C中的结构内存分配

Question

Does allocating a struct instance using malloc have any effect on the allocation of its members? Meaning that, is doing something like this:

typedef struct { int *i; } test;
int main() {
     test *t = malloc(sizeof(test));
     t->i = malloc(sizeof(int));
}

... is meaningless because i should be already on the heap, right ?

Or, the struct is just conceptual to help the programmer group two completely separate variables floating in memory? Meaning that: test *t = malloc(sizeof(test)) just allocates the memory for storing pointers to the members on the heap?

I'm quite baffled about this ..

Answer 1

The i field of test is a primitive int , and malloc ing test will take care of the memory needed by it. Assigning a result of malloc to i should produce a warning, as you're implicitly converting a pointer to an int .

EDIT:
As pointed out in the comments, the question has been edited since the above answer was posted.

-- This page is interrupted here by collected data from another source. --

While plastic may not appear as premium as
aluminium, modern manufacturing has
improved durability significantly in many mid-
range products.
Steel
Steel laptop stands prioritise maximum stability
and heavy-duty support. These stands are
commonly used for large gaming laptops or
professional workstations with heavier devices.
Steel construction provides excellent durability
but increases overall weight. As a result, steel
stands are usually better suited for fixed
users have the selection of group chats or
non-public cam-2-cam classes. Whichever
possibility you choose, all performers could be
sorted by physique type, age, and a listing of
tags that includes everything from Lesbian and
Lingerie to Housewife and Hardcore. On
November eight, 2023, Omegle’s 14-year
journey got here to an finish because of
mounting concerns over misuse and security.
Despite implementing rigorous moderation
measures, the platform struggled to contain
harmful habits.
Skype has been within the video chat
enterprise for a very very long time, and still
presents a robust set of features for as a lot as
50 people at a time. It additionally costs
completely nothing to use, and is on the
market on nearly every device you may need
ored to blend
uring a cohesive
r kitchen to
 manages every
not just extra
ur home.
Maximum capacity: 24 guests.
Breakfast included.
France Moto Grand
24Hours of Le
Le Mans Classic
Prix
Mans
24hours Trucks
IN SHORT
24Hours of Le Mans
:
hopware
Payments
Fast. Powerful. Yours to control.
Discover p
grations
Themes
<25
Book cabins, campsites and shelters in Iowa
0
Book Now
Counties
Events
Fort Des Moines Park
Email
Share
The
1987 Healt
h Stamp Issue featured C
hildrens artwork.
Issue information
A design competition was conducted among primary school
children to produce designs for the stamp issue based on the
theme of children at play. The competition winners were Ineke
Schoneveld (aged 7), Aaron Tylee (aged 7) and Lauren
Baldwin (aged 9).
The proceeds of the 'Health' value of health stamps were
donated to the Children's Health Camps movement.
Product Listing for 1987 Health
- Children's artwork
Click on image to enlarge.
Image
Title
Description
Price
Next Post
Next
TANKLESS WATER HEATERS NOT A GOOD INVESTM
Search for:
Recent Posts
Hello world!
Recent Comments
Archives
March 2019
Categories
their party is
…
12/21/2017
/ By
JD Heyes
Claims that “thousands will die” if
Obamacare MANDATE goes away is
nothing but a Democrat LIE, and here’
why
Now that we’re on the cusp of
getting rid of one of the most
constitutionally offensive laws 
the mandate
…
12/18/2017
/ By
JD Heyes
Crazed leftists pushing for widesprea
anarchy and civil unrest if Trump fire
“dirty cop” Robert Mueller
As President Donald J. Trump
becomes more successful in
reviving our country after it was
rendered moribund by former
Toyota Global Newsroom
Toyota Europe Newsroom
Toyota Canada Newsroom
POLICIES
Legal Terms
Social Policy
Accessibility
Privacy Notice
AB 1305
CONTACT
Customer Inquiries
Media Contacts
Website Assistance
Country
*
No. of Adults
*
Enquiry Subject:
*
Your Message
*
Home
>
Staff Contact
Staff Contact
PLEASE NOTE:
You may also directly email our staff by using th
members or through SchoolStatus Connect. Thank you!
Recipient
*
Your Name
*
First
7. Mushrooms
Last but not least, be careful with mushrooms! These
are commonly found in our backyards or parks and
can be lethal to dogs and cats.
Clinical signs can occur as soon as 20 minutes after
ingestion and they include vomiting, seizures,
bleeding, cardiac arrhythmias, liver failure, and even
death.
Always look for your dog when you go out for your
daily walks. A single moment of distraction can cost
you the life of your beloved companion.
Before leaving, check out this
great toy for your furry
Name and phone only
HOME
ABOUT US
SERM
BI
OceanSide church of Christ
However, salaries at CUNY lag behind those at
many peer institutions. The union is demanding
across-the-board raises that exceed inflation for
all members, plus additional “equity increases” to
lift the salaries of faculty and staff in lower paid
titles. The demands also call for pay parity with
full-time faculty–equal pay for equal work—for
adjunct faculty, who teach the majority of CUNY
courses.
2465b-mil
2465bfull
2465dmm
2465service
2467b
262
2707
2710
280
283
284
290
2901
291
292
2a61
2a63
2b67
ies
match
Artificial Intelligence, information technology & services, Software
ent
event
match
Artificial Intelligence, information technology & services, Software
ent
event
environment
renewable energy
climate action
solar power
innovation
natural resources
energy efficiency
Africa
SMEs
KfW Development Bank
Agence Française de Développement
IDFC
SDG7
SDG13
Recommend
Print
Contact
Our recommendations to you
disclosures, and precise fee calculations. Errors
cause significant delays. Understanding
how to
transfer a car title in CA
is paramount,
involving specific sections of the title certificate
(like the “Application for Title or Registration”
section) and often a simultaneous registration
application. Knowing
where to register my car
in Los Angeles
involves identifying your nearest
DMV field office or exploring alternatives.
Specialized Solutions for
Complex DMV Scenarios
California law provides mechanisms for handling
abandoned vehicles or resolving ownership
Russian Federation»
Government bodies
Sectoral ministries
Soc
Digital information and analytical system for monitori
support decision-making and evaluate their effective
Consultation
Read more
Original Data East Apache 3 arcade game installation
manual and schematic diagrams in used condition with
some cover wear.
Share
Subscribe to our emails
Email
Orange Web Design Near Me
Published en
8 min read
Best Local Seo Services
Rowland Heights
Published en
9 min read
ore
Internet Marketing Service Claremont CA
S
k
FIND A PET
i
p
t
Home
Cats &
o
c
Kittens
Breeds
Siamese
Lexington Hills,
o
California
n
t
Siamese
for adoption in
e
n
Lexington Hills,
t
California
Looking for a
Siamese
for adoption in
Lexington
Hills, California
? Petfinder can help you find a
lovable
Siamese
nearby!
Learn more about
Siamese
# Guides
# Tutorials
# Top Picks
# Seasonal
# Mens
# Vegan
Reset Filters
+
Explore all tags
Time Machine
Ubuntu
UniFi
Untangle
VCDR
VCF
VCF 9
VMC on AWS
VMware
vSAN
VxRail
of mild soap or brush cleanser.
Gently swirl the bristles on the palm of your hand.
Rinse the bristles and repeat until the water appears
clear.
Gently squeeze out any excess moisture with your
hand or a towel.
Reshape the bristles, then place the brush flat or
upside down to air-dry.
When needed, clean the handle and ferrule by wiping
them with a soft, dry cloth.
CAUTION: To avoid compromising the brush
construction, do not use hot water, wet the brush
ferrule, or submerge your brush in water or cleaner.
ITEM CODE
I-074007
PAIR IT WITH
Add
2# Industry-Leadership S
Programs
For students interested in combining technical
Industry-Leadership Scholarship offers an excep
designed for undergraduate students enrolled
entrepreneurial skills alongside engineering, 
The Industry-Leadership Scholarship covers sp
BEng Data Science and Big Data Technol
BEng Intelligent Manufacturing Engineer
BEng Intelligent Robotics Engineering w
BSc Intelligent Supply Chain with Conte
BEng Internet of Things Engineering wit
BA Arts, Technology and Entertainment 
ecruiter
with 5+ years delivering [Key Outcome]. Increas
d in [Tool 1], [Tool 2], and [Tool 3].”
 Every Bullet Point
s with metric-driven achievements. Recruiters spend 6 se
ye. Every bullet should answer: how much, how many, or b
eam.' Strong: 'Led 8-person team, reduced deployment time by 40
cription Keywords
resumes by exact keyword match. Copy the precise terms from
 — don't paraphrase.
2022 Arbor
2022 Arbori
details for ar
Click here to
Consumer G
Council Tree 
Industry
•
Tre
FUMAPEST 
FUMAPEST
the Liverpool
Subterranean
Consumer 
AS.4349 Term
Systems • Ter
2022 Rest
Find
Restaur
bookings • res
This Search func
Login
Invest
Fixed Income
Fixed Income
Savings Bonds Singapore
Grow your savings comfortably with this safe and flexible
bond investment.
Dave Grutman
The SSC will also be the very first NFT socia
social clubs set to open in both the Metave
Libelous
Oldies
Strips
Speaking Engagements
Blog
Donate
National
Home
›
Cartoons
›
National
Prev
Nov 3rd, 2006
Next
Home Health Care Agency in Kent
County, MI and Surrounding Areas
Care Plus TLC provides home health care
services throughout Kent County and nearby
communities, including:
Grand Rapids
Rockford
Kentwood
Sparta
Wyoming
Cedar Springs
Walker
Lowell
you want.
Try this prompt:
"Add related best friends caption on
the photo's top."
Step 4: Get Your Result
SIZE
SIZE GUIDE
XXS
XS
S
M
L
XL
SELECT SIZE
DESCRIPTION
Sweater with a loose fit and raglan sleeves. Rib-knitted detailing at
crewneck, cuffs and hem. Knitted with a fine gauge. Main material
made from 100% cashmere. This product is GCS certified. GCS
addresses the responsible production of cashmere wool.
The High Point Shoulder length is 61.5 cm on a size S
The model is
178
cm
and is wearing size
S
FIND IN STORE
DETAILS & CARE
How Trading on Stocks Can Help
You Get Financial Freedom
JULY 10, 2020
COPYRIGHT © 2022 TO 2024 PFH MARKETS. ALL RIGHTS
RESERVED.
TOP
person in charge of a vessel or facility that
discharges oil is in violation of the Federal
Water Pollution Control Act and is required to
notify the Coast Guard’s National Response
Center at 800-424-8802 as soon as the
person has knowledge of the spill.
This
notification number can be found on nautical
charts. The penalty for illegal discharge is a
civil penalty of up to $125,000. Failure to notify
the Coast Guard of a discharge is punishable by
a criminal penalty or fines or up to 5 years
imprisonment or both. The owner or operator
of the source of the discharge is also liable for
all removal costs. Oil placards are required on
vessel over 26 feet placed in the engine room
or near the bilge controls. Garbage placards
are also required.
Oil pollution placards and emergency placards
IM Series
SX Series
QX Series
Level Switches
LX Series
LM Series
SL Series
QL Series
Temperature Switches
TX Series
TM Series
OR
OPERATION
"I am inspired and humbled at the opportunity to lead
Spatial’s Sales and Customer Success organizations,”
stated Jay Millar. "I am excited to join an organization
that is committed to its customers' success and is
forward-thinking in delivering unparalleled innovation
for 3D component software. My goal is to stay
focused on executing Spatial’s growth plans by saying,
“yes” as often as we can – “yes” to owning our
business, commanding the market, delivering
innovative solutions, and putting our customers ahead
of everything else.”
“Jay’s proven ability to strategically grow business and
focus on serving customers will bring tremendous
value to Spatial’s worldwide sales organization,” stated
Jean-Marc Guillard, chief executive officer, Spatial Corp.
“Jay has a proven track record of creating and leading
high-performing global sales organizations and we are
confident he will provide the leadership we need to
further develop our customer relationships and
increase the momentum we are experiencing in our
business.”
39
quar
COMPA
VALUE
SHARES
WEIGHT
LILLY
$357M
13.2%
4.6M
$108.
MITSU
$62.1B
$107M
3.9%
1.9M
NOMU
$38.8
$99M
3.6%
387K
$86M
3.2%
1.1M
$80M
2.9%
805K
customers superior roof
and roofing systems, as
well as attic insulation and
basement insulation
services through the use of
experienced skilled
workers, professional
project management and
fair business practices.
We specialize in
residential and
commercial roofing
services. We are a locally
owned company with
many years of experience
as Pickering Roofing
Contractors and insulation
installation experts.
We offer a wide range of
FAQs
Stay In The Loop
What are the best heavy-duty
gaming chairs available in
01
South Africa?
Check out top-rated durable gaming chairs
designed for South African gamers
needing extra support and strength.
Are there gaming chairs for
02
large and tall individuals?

If your struct contains a pointer, malloc ing the struct will allocate the memory to hold a pointer, but will not allocate the memory this pointer points to. For that, you'll need a second malloc call (eg, test->i = malloc (sizeof (int)) ).

Answer 2

You would only allocate the memory for i if i was a pointer to an int. See this example:

#include <stdlib.h>

typedef struct
{
        int i;
} test;

typedef struct
{
        int* i; 
} testp;

int main()
{
        test* foo = malloc(sizeof(*foo));
        foo->i = 3;

        testp* bar = malloc(sizeof(*bar));
        bar->i = malloc(sizeof(*bar->i));
        *bar->i = 3;
}

When you allocate the struct, there is already space allocated for the int i .

Answer 3

When you call the first malloc, there is enough memory to hold the whole structure, including the '*i', which has enough place to hold a pointer to an integer. The field *i however remains uninitialized! so you must not use *i before you assigned it with the second malloc that reserves memory for an integer.

Answer 4

Given a struct type "test", malloc(sizeof(test)) allocates space for a complete struct, including all members and any padding between. You are perhaps confused about the case where one or more of the members is a pointer:

typedef struct {
    char *string;
    char array[8];
} test;

In that case, the pointer itself is a member, and space is allocated for it, but the thing pointed to is not a member, and no space is allocated for that.

Contrast that with the case where the struct has an array member: the whole array is a member of the struct, and sufficient space is allocated in the struct for all its elements.